Feds Launch Criminal Probe of E&Y Tax Shelters

New York (May 25, 2004) – Federal prosecutors have impaneled a grand jury as part of a new criminal probe into Big Four firm Ernst & Young’s promotion of potentially abusive tax shelters, according to published reports.

Neither the U.S. District Attorney’s Office for the Southern District of New York, which is leading the investigation, nor the Department of Justice would comment on the probe, and its scope is unknown. It is not clear, for instance, if it is aimed at the firm as a whole, or only at individuals.

A spokesperson for Ernst & Young, confirming a report that had appeared in Monday’s Wall Street Journal, would only say that the firm was cooperating with the investigation.

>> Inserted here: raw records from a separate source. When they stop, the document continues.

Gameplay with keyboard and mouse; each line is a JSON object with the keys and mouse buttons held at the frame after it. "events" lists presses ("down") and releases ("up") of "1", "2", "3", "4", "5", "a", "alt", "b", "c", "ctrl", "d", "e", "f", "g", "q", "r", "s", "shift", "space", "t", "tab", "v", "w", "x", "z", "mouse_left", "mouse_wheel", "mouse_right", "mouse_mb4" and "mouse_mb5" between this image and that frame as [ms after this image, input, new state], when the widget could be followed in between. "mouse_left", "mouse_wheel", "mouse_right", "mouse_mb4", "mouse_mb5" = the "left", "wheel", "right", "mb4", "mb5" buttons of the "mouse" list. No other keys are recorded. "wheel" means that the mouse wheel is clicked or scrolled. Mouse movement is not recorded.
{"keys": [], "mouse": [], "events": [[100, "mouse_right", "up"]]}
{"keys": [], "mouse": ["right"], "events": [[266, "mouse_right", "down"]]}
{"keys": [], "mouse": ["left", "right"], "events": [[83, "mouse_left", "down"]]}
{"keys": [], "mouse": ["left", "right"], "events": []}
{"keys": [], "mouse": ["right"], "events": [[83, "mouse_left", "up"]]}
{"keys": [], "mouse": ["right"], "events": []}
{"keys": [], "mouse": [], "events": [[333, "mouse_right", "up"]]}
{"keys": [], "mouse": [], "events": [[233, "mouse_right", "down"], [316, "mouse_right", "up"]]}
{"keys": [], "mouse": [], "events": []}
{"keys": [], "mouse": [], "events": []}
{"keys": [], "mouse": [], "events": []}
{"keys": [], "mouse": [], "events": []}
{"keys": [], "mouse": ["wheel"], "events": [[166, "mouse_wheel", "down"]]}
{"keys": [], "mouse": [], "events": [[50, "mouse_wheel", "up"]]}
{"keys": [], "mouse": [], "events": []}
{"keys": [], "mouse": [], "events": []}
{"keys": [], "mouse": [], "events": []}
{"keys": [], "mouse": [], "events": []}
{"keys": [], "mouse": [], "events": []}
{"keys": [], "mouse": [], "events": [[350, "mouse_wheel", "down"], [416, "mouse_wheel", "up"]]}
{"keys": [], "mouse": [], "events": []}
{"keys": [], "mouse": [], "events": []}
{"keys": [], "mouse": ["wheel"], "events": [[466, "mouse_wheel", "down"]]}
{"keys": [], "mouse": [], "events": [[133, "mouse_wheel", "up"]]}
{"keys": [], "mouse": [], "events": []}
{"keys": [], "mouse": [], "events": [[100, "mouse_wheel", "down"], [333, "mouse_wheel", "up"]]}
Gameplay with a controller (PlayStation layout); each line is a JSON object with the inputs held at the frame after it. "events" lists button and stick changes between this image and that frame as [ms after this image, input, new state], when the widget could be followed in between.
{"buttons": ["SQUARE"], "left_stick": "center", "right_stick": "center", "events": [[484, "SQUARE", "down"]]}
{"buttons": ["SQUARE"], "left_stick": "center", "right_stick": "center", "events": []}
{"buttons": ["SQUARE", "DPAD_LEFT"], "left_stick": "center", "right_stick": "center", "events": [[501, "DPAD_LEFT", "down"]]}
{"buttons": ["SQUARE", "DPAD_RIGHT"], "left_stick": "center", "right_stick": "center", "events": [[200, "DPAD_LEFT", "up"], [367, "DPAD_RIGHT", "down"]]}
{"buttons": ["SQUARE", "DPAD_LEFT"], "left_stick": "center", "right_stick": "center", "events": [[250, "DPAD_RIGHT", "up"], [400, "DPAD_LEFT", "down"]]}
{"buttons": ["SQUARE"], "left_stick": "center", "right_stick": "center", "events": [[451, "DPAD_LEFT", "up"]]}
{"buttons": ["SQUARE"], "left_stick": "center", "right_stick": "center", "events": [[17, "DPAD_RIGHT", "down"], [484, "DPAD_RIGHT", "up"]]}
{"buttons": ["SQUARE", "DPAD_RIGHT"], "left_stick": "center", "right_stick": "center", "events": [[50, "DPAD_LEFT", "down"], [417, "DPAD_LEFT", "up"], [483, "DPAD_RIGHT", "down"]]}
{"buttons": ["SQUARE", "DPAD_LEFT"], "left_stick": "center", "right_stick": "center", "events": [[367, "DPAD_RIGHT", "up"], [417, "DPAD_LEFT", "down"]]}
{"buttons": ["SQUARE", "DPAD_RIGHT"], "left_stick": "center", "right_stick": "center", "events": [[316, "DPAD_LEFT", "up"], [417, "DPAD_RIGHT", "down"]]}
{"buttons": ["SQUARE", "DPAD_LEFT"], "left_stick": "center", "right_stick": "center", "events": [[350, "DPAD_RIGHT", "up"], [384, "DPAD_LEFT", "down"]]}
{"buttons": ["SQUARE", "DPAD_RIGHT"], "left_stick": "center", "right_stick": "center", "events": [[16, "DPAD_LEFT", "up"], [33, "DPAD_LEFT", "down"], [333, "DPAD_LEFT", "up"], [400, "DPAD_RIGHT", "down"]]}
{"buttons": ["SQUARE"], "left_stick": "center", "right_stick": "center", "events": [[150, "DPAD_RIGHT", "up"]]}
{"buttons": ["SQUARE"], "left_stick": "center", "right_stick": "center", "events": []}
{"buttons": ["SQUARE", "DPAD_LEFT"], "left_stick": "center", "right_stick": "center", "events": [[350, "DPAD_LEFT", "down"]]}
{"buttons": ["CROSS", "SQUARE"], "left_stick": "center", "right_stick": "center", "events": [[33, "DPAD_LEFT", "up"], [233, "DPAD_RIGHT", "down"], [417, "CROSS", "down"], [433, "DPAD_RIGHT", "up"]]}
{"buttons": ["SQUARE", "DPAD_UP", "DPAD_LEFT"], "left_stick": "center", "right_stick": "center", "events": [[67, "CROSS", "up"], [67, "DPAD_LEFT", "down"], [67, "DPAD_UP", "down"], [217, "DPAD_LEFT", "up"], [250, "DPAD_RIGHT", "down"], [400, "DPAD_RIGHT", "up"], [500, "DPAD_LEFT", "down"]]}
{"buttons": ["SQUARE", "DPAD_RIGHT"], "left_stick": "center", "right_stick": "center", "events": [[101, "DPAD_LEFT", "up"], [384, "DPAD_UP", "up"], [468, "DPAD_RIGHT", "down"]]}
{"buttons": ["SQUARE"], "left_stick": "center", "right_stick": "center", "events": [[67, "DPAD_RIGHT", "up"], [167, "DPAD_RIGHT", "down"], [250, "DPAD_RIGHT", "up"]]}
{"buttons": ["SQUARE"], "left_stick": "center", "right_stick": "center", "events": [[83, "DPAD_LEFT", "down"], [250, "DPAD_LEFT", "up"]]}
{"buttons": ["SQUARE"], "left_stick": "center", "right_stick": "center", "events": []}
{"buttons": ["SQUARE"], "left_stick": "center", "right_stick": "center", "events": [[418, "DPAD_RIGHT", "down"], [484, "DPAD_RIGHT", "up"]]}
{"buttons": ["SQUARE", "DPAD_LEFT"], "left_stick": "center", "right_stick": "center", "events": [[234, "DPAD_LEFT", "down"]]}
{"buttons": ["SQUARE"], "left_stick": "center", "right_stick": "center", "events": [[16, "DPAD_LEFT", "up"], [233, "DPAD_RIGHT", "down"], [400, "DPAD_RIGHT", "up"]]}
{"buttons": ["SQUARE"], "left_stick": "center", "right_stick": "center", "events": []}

The probe follows the launch of a similar investigation of tax shelters at fellow Big Four firm KPMG that was launched in February, and comes just 10 months after Ernst & Young settled a tax shelter probe by the Internal Revenue Service. E&Y paid $15 million as part of the civil settlement, though it admitted no wrongdoing.

With various branches of the federal government cracking down hard, the major accounting firms have scaled back or eliminated their involvement in the sale and promotion of tax shelters. Ernst & Young, for instance, broke up the unit that sold its most aggressive shelters.